If there are three different routes to a location, it needs to make a determination on which one of those is really going to be the best route. And routing metrics is a very good way to do that. There are many different ways to calculate a routing metric, and different routing protocols use different methods. That’s because different routing protocols might take different things into account.
The Routing Information Protocol, for instance, uses hop counts. That’s all that it uses. That’s the only determination that it makes to be able to set a metric for what the best route might be.
EIGRP, he used a metric between 0 and 4,294,967,295. There’s a very wide range of metrics that you can have. That is a very granular dynamic routing protocol.
In Windows– in the operating system itself– you will see metrics somewhere between one and 9999. And that’s one of the ways that Windows is able to determine what the best route to a location may be.
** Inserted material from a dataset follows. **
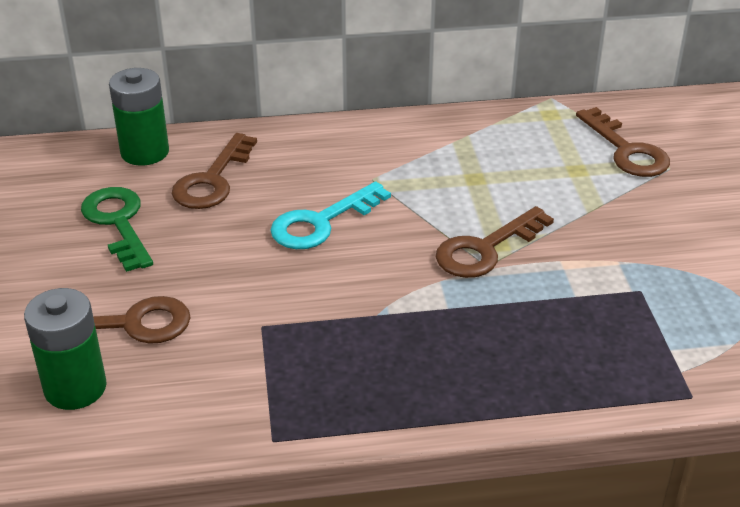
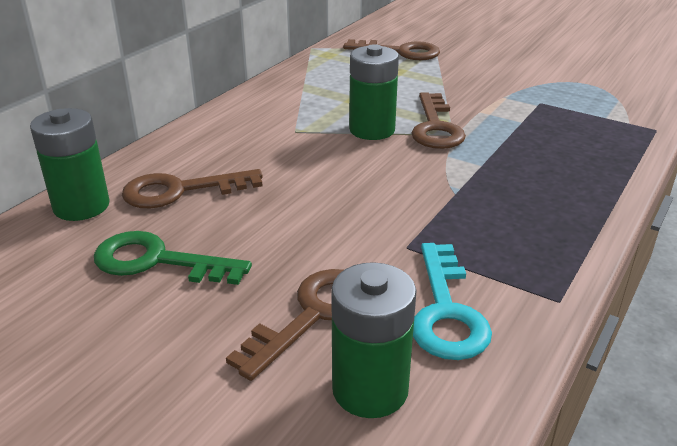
camera: 50 degrees left, 5 degrees down
brown key [172,133,257,209] -> brown key turned 105 degrees clockwise [122,169,263,208]
turquoise key [270,181,391,249] -> turquoise key moved to [413,243,492,360]
none -> green battery [349,44,399,140]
There’s many different characteristics that may go in to determining what the final metric is in a route.
And here’s an example of some of the more common ones. For Routing Information Protocol and other routing protocols as well, you might look at hop count. One interesting routing metric might be something like the speed of the network. If we know that one particular path is faster than another, then we’ll want to take the one that is the fastest route to our destination.
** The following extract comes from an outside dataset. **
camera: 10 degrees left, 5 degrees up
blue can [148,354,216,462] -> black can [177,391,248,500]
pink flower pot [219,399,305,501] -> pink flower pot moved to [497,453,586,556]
Another characteristic might be throughput, load, or link utilization. We can take into account just how busy a network might be, and that might help us make a determination on what the better route might be to take for our traffic. Our routing protocols might also consider other things such as MTU or path reliability, or packet loss or latency. That way we can determine how big the packets are that we can put through the network and how likely is it that that traffic is going to get to the other side.
Not all routing protocols examine all of these particular characteristics. Some routing protocols only consider one of these. Some routing protocols consider many different characteristics. So you’ll need to look at the specifics of the dynamic routing protocol to understand how is it making the decision on how to get from point A to point B, and then how is it calculating the metric based on those characteristics.